Your goal: Report the count of lines with "ubuntu" in the data below, and no other words.
---- Input records
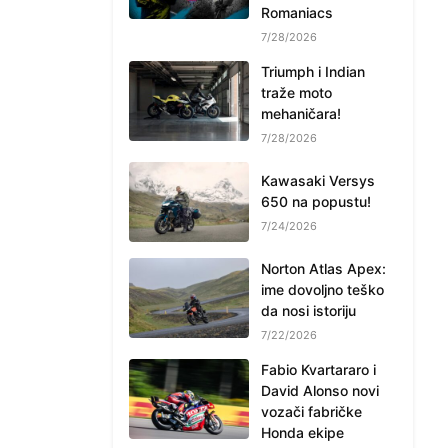
Romaniacs
7/28/2026
Triumph i Indian
traže moto
mehaničara!
7/28/2026
Kawasaki Versys
650 na popustu!
7/24/2026
Norton Atlas Apex:
ime dovoljno teško
da nosi istoriju
7/22/2026
Fabio Kvartararo i
David Alonso novi
vozači fabričke
Honda ekipe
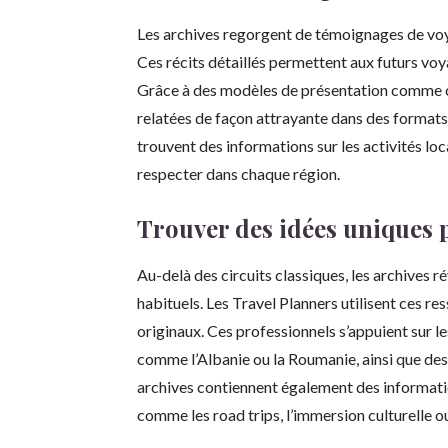
Les archives regorgent de témoignages de voy
Ces récits détaillés permettent aux futurs voya
Grâce à des modèles de présentation comme c
relatées de façon attrayante dans des format
trouvent des informations sur les activités loc
respecter dans chaque région.
Trouver des idées uniques p
Au-delà des circuits classiques, les archives r
habituels. Les Travel Planners utilisent ces r
originaux. Ces professionnels s’appuient sur 
comme l’Albanie ou la Roumanie, ainsi que des
archives contiennent également des informatio
comme les road trips, l’immersion culturelle ou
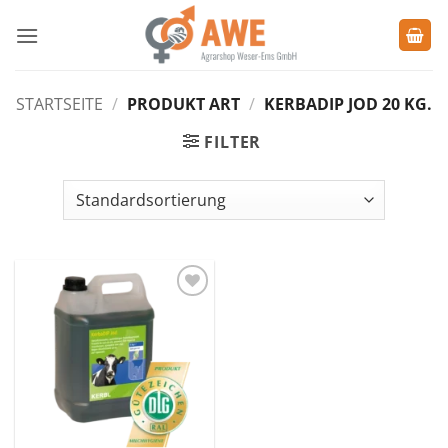
Zum
Inhalt
springen
STARTSEITE
/
PRODUKT ART
/
KERBADIP JOD 20 KG.
FILTER
Zu den
Favoriten
hinzufügen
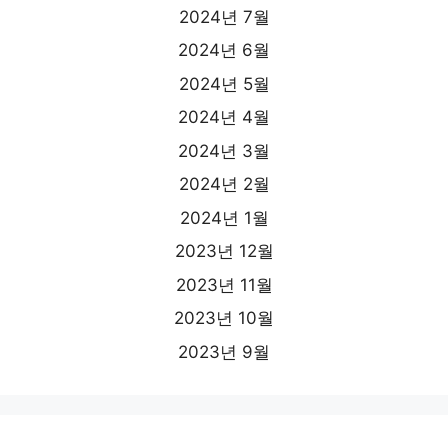
2024년 7월
2024년 6월
2024년 5월
2024년 4월
2024년 3월
2024년 2월
2024년 1월
2023년 12월
2023년 11월
2023년 10월
2023년 9월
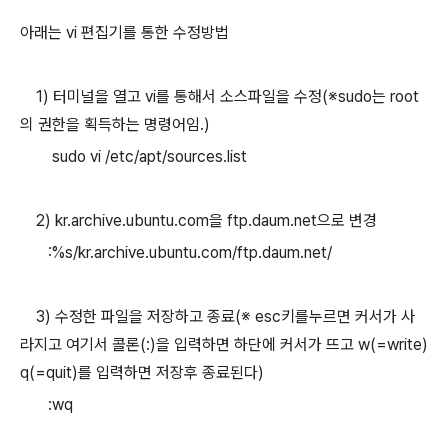
아래는 vi 편집기를 통한 수정방법
1) 터미널을 열고 vi를 통해서 소스파일을 수정(※sudo는 root
의 권한을 획득하는 명령어임.)
sudo vi /etc/apt/sources.list
2) kr.archive.ubuntu.com을 ftp.daum.net으로 변경
:%s/kr.archive.ubuntu.com/ftp.daum.net/
3) 수정한 파일을 저장하고 종료(※ esc키를누르면 커서가 사
라지고 여기서 콜론(:)을 입력하면 하단에 커서가 뜨고 w(=write)
q(=quit)를 입력하면 저장후 종료된다)
:wq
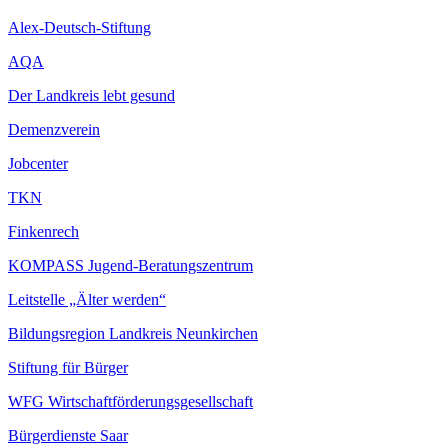
Alex-Deutsch-Stiftung
AQA
Der Landkreis lebt gesund
Demenzverein
Jobcenter
TKN
Finkenrech
KOMPASS Jugend-Beratungszentrum
Leitstelle „Älter werden“
Bildungsregion Landkreis Neunkirchen
Stiftung für Bürger
WFG Wirtschaftförderungsgesellschaft
Bürgerdienste Saar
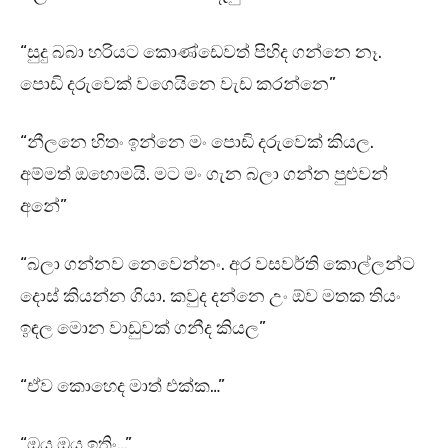
“සුදු බබා හරියට කොණ්ඩෙවත් පිහිද ගන්නෙ නෑ.
පොඩි දරුවෙක් වගෙයිනෙ වැඩ කරන්නෙ”
“නීලනෙ හිතං ඉන්නෙ මං පොඩි දරුවෙක් කියල.
අම්මත් ඔහොමයි. මට මං ගැන බලා ගන්න පුළුවන්
අනේ”
“බලා ගන්නව නෙවෙන්නං. අර වසවර්ති කොල්ලන්ට
දොස් කියන්න ගියා. කවුද දන්නෙ උං ඕව මතක තියං
ඉඳල මොන වාඩුවක් ගනීද කියල”
“ඒව කොහෙද මාත් එක්ක…”
“ඔය ඔය ඉතිං…”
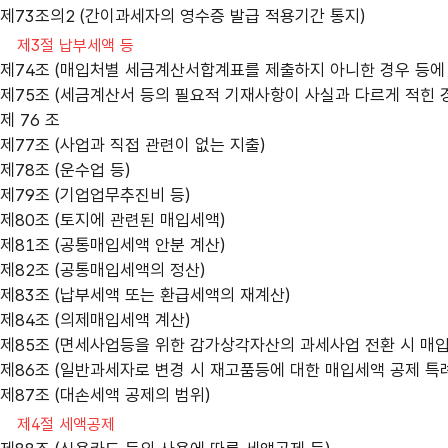
제73조의2 (간이과세자의 영수증 발급 적용기간 통지)
제3절 납부세액 등
제74조 (매입처별 세금계산서합계표를 제출하지 아니한 경우 등에
제75조 (세금계산서 등의 필요적 기재사항이 사실과 다르게 적힌 
제 76 조
제77조 (사업과 직접 관련이 없는 지출)
제78조 (운수업 등)
제79조 (기업업무추진비 등)
제80조 (토지에 관련된 매입세액)
제81조 (공통매입세액 안분 계산)
제82조 (공통매입세액의 정산)
제83조 (납부세액 또는 환급세액의 재계산)
제84조 (의제매입세액 계산)
제85조 (면세사업등을 위한 감가상각자산의 과세사업 전환 시 매입
제86조 (일반과세자로 변경 시 재고품등에 대한 매입세액 공제 특례
제87조 (대손세액 공제의 범위)
제4절 세액공제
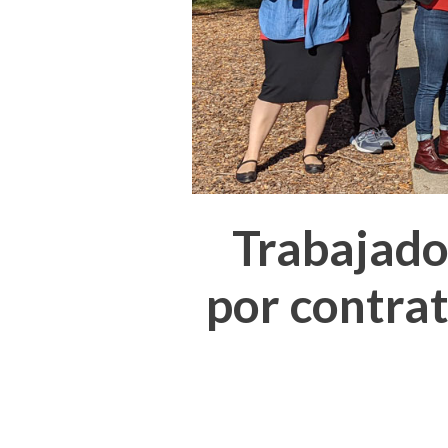
Trabajado
por contrat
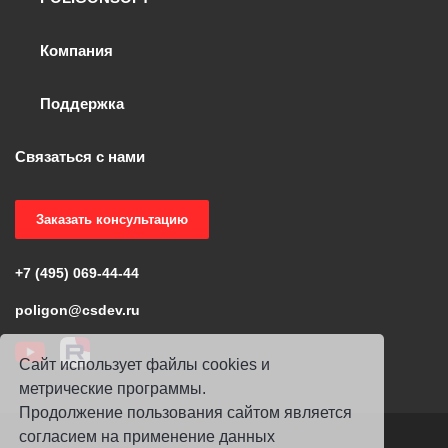
Компания
Поддержка
Связаться с нами
Заказать консультацию
+7 (495) 069-44-44
poligon@csdev.ru
Сайт использует файлы cookies и
метрические программы.
Продолжение пользования сайтом является
согласием на применение данных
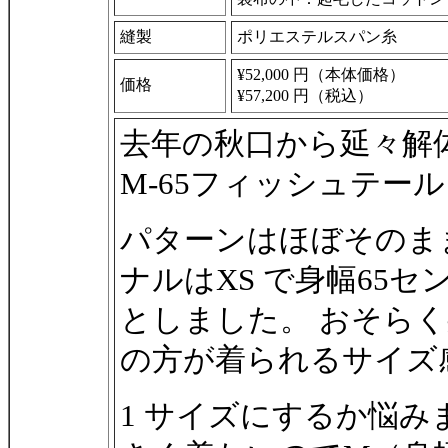
縫製
ポリエステルスパン糸
¥52,000 円（本体価格）
価格
¥57,200 円（税込）
去年の秋口から延々解
M-65フィッシュテー
パターンはほぼそのま
ナルはXS で身幅65セ
としました。 おそらく
の方が着られるサイズ
1 サイズにするか悩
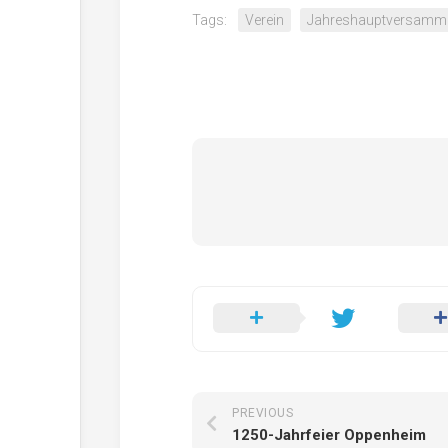
Tags:
Verein
Jahreshauptversamm
PREVIOUS
1250-Jahrfeier Oppenheim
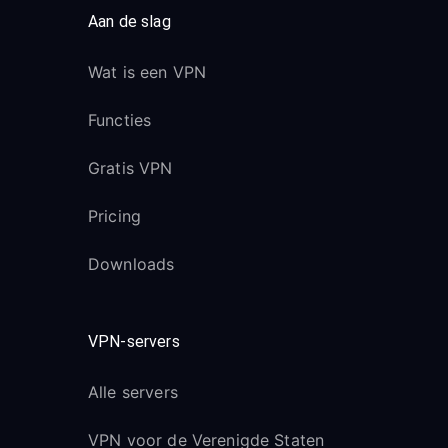
Aan de slag
Wat is een VPN
Functies
Gratis VPN
Pricing
Downloads
VPN-servers
Alle servers
VPN voor de Verenigde Staten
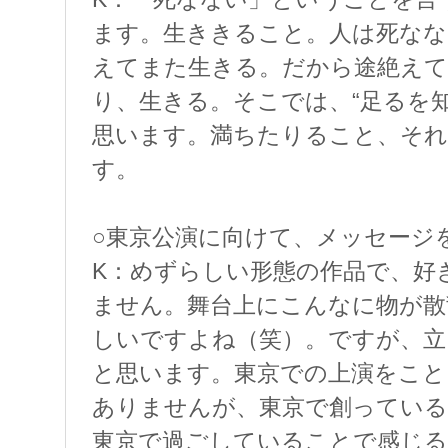
ます。生ききること。人は死なな
えてまた生きる。だから途絶え
り、生きる。そこでは、“足るを
思います。満ちたりること、それ
す。
○東京公演に向けて、メッセージ
K：めずらしい形態の作品で、好
ません。舞台上にこんなに物が散
しいですよね（笑）。ですが、立
と思います。東京での上演をこと
ありませんが、東京で創っている
東京で過ごしていることで感じる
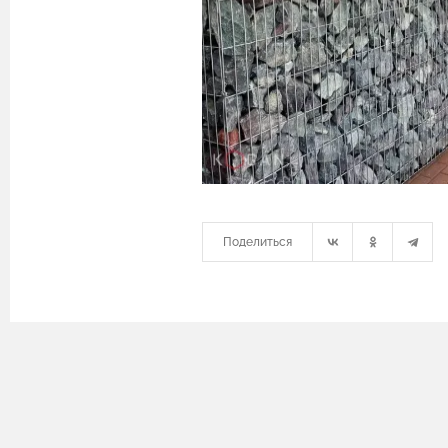
Поделиться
--------
Written answer: 2